▶ **Records for the task**:
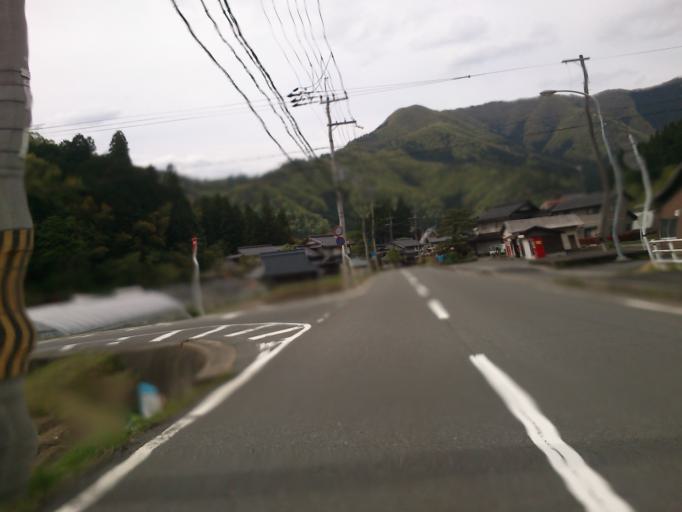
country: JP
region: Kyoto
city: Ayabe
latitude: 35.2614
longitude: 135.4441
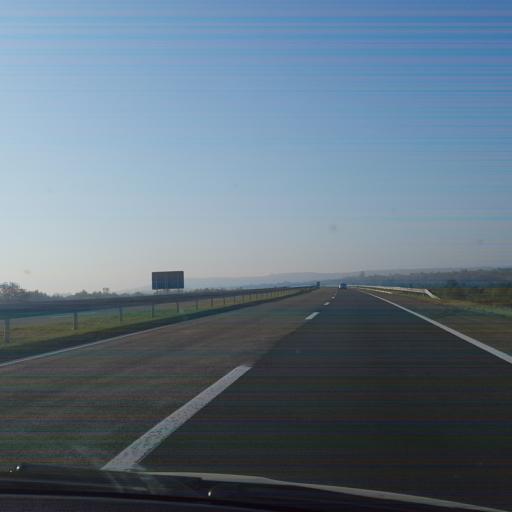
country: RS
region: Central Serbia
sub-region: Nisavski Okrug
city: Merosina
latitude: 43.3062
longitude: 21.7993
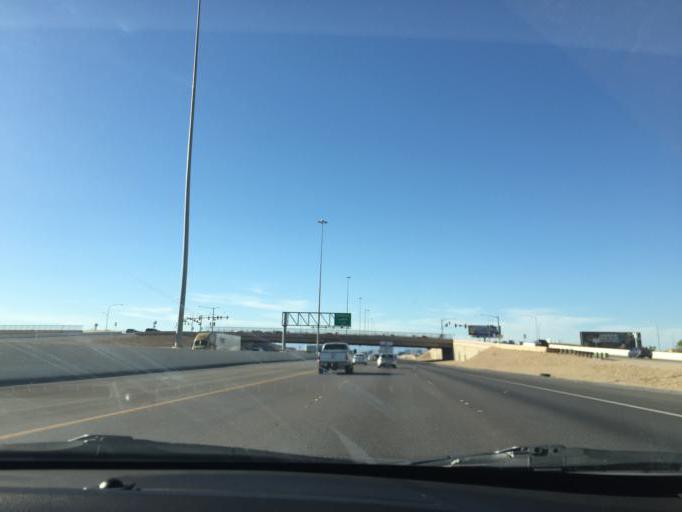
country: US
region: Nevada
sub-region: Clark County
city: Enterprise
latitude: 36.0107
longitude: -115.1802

▶ **Stated exercise**:
Can you reproduce all of the lines above word for word, leaving out the pictures?

▶ **Task solution**:
country: JP
region: Kyoto
city: Ayabe
latitude: 35.2614
longitude: 135.4441
country: RS
region: Central Serbia
sub-region: Nisavski Okrug
city: Merosina
latitude: 43.3062
longitude: 21.7993
country: US
region: Nevada
sub-region: Clark County
city: Enterprise
latitude: 36.0107
longitude: -115.1802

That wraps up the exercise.